I shook my head. “Not uh. I can’t ride a bus two hours, each way, every day!”

My parents glanced at each other before sending me identical sympathetic expressions. I knew that look. It was the one they had shared last year when they told me and my brother that my father was quitting his job to open his own accounting firm. It was the one they shared four years ago when they told us we were moving from our old house into this one. I hated that look.

Before they could share their bad news, the phone rang. My mother nodded toward my father as she rose from the couch. While she went to find the phone in the kitchen, my father sighed.

“Melinda, honey. Hartfield is a boarding school. You don’t take the bus there. You live there. If you want, we could visit you every weekend, but—”

He didn’t get to finish his sentence. My little brother crashed through the front door. Sure, Joey was eleven years old and in the seventh grade, but I still thought of him as my baby brother. Especially when he was screaming for attention.

Okay. So maybe he was covered in mud from head to toe. And I was pretty sure that was blood oozing from his right knee and left elbow.

Well, at least he provided the distraction I needed to run away. While Joey told my father about crashing his bike onto the sidewalk on the dead end road facing our street, I ran upstairs, uncertain if the tears stinging my eyes were anger or sadness.

Locking myself in my room, I searched the internet for information about this Hartfield place.
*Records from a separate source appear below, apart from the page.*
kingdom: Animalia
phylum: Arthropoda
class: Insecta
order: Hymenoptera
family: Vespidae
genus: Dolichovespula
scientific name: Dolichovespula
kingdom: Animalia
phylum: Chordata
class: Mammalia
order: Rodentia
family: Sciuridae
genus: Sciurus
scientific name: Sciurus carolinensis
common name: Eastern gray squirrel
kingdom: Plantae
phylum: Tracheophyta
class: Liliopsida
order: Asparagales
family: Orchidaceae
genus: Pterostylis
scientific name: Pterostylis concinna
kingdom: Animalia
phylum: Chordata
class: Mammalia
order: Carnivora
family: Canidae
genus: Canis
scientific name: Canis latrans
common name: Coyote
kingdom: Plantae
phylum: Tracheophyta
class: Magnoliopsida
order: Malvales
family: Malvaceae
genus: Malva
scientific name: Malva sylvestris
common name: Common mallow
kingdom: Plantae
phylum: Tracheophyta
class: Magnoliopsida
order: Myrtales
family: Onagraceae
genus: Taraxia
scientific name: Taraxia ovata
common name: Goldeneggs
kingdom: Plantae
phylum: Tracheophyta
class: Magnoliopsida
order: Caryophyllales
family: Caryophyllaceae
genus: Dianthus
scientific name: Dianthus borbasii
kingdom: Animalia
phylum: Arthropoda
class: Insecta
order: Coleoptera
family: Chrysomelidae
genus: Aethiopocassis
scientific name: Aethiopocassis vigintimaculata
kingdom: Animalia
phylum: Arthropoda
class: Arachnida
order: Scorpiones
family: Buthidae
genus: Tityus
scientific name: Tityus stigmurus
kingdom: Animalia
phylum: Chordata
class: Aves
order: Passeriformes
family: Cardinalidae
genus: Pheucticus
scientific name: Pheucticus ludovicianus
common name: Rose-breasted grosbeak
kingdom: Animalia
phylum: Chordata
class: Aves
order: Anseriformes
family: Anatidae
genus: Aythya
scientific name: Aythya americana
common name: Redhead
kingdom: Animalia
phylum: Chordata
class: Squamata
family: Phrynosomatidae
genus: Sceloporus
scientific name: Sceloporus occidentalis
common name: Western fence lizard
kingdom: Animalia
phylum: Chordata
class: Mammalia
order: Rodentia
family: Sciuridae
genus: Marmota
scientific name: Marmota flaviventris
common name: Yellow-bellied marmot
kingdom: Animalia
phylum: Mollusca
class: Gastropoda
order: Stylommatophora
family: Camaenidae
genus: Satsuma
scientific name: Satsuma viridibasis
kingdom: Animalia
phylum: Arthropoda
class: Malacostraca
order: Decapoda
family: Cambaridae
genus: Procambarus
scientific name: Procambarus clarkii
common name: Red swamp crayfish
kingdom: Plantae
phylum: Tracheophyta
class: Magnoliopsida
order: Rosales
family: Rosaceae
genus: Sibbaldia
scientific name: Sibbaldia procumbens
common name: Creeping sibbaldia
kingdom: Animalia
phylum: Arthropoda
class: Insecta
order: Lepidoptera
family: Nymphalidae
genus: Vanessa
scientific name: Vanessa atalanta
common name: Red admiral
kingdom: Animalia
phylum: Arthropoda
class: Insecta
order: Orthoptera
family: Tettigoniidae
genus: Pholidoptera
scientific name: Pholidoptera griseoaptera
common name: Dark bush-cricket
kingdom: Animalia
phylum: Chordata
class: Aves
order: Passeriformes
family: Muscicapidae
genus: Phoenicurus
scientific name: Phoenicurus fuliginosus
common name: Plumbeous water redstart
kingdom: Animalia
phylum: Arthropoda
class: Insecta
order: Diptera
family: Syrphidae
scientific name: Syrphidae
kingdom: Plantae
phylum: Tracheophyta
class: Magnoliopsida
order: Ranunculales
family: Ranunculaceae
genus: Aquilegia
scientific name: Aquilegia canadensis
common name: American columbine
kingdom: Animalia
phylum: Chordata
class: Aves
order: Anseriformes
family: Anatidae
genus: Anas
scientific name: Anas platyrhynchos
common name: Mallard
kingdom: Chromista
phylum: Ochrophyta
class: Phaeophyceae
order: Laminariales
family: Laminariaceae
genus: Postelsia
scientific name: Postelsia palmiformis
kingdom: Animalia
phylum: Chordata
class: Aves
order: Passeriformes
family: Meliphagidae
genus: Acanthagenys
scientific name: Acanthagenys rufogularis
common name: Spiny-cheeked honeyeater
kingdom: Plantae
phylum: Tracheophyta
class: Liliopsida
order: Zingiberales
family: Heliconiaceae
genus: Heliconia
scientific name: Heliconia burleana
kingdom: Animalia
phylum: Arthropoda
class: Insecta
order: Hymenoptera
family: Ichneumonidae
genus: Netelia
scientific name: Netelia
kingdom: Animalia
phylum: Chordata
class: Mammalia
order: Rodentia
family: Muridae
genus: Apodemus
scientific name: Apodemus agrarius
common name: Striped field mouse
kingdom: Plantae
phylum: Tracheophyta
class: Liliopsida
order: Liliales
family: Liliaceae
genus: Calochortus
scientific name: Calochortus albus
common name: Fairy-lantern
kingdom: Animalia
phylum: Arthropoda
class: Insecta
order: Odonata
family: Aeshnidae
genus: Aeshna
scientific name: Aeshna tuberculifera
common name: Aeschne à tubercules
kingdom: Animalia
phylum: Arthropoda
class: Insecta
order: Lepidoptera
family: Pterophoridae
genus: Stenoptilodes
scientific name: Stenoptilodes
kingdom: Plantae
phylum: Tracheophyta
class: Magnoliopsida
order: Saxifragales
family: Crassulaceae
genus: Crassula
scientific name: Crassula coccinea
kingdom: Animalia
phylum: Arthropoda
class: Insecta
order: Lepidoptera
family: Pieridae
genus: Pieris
They had a fancy website. Of course they did. They were a private school.

I was awake well past midnight, clicking on every page. In each picture, all the students were smiling. How could they be happy? They lived at the school.

I could never enjoy myself there. My friends were going to be two hours away from me. I wouldn’t see my family, although at the moment, that might be a good thing.

When I realized I was looking at the same pages over and over, I tossed my phone aside and curled up in my bed, crying myself to sleep.